Establish Team Roles and Availability
In order to make educated decisions around resource allocation, you will need to understand the full deck you are working with. It is important to have a firm grasp of how many team members you have, their level in the organization, the number of hours they can work each week and the skillset each team member possesses. With many offices going remote or hybrid, it is even more important to understand the availability of each team member, as many aren’t working traditional 9-5 schedules.
To avoid conflicts, each team member should also have a firm understanding of their role and expectations. The easiest and most official way to accomplish this is to keep job descriptions on file for each role (senior auditor, audit manager, etc.) and share them with the employee upon hire. If a team member’s role changes via promotion or reorganization, that change should be accompanied by an updated job description.
Create Hourly Budgets for Projects and Common Tasks
To effectively budget for and assess new projects, you will need to understand the resources each project will require. To avoid reinventing the wheel each time a new client is brought on, consider keeping standard budgets and workflow templates on file for each type of project. Recurring projects such as bookkeeping, individual tax returns and compilations typically don’t deviate much from ordinary requirements. Even larger, more fluid engagements such as audits can at least be budgeted by component – audit planning, inventory, accounts receivable, etc. Break down each type of project to an hourly budget so that when you add it to your workload, you understand the amount of resources that will be needed to complete the project.
In the past, a team member might have been onsite at a client’s office for a day, a week or longer. In the current remote or hybrid environment, team members aren’t limited to working on only one client in a given day. Breaking projects down to hourly requirements allows you to allocate components of different projects to the same team member on a given day to maximize efficiency.

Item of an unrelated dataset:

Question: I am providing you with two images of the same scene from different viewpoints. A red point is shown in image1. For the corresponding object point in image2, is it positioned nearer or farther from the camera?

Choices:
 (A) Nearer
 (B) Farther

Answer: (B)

Communicate Effectively with Your Team
As mentioned previously, there is a risk that employees will view detailed time tracking as micromanaging and “Big Brother” watching their every move. To help alleviate their concerns, explain to team members that the goal of time tracking is to make their lives easier. Explain that the primary purpose of keeping track of time is to learn if our clients are making the firm profitable. Making the firm as successful as possible is beneficial for team members at every level.
With team members working remotely, it is important to align on expectations for work schedules and client deliverables. In many ways, working remotely can lead to greater efficiency, so long as communication is clear on expectations. Utilize remote working tools such as Zoom, Microsoft Teams or other solutions that allow you to touch base with your team members and collaborate via screen share.
Utilize Software to Help
If the prospect of budgeting projects and tracking time seems daunting, consider utilizing a software package to help with some of the heavy lifting. There are many time and billing software options out there, each with different features. Some common features include:
- Time input by employee, project, and task
- Dynamic reporting with the click of a button
- Firm-wide view of all projects in process and the resources available to complete them
- Key metrics such as realization rate and accounts receivable aging
- Integrating with other parts of your business, such as invoicing clients, collecting payments, and file management
Both new and old challenges make the practice of tracking staff time and resource management difficult. It is easy to get frustrated and avoid detailed timing tracking and planning all together. However, if you follow the tips outlined above you can rise above the challenges and start making strategic time and resource decisions that will benefit your firm in the long run.